PDA

View Full Version : Rate of spidering: is it determined by the server?


misterbearcom
06-07-2004, 03:51 PM
I was wondering if anyone happned to know what would determine the speed of the spidering. Currently, I am spidering at an average rate of 375 URLs per hour. That seems rather slow. Would that have anything to do with the server's processor speeds? Or would it be a combination of a bunch of different factors such as:

1.) Server processor speed.
2.) Server OS.
3.) Internet bandwidth of server.
4.) My client script on my browser.

I tend to think it's 1-3 and not #4. But if anyone else has some feedback about how fast they are able to spider I would appreciate it. Thanks.

vinyl-junkie
06-07-2004, 05:48 PM
When I spidered my site recently around noon that day, it took over 2 hours to spider about 1,500 pages. I re-spidered the same site close to midnight that same day, and it took about 45 minutes. I tend to think that during lighter traffic times on your website, the spidering process would be faster. Just a guess though.

synnalagma
06-08-2004, 01:56 AM
1.) Server processor speed.
Of course this will change indexing speed
2.) Server OS.
Linux should be faster (it is for MySQL)
3.) Internet bandwidth of server.
If you index site that aren't on the server, of course it mather
4.) My client script on my browser.
No, this should't change anything

5) PHP configuration
If you have a low memory limit and so on it can slow indexing process
6)Load of your server
If there's ressource intensive scripts on your server this can also be scripts of your neighbours (if you're on a shared server) this can slow down indexing. Try to know where your server is located (I mean lot of european server are located in USA) to choose the right hour to do the job.

misterbearcom
06-08-2004, 10:53 AM
Thanks, guys. It's very much appreciated. I had a feeling that there would be a few contributing factors. I bet my server is pretty bogged down since the number of databases being used.

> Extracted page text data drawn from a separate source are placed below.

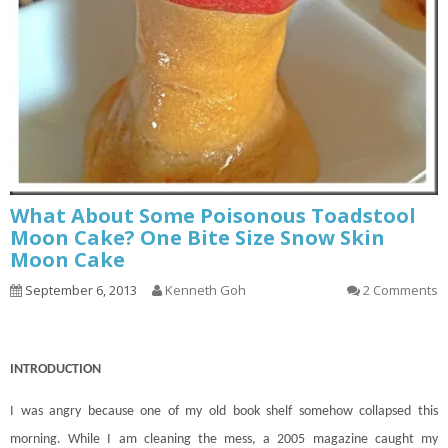
What About Some Poisonous Toadstool
Moon Cake? One Bite Size Snow Skin
Moon Cake
September 6, 2013
Kenneth Goh
2 Comments
INTRODUCTION
I was angry because one of my old book shelf somehow collapsed this
morning. While I am cleaning the mess, a 2005 magazine caught my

In the future I suppose I will have to consider renting my own server somewhere. If anyone knows of any great rates with PHP 4.3+ and MySQL I'd appreciate it. Otherwise I was thinking about a local server company, http://www.serverbeach.com which I believe has a good rate ($99/month) for Linux Redhat. But I'm still debating about this.

Again, thanks. I really appreciate the info. I'll have to do some more brainstorming about what would be the best thing to do.

vinyl-junkie
06-08-2004, 05:44 PM
You don't say how much disk space you require. That makes a big difference in what web host anyone could recommend. My web host is MindStormHosting (http://www.mindstormhosting.com/). I've been with them for about six months and have been very happy with their service. There are several hosting packages to choose from. You might want to check them out to see if they'd have what you need.

misterbearcom
06-08-2004, 06:20 PM
Originally posted by vinyl-junkie
You don't say how much disk space you require. That makes a big difference in what web host anyone could recommend. My web host is MindStormHosting (http://www.mindstormhosting.com/). I've been with them for about six months and have been very happy with their service. There are several hosting packages to choose from. You might want to check them out to see if they'd have what you need.

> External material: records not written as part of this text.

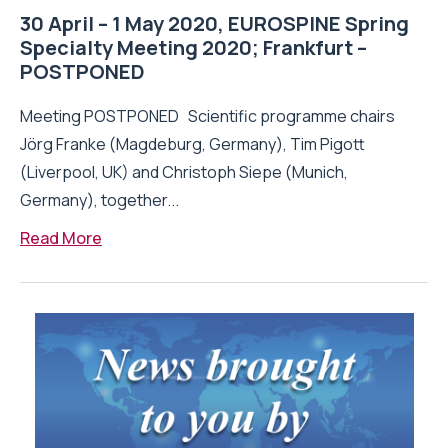
30 April – 1 May 2020, EUROSPINE Spring
Specialty Meeting 2020; Frankfurt –
POSTPONED
Meeting POSTPONED Scientific programme chairs
Jörg Franke (Magdeburg, Germany), Tim Pigott
(Liverpool, UK) and Christoph Siepe (Munich,
Germany), together...
Read More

Currently, I use Neureal.com who are really great. However I know when logging on via cocoamysql that there must be at least a hundred mysql databases on the same server all running at the same time. So, it gets a bit bogged down.

I am not sure how much storage space I would need however, I am looking to grow a phpdig-based website in terms of collecting as many urls as possible but am currently on a limited budget, so I really do not know as of yet. However, more of anything in terms of hardware and software would always be better, me thinks. :D

robertDouglass
06-09-2004, 05:39 AM
I was wondering if there are any optimizations one can make when spidering a site hosted on the same server (same domain)? In particular, if I tell phpdig to spider www.mydomain.com, doesn't this involve the DNS server and a roundtrip to the internet? I tried localhost, but that didn't work (shared hosting). Any suggestions?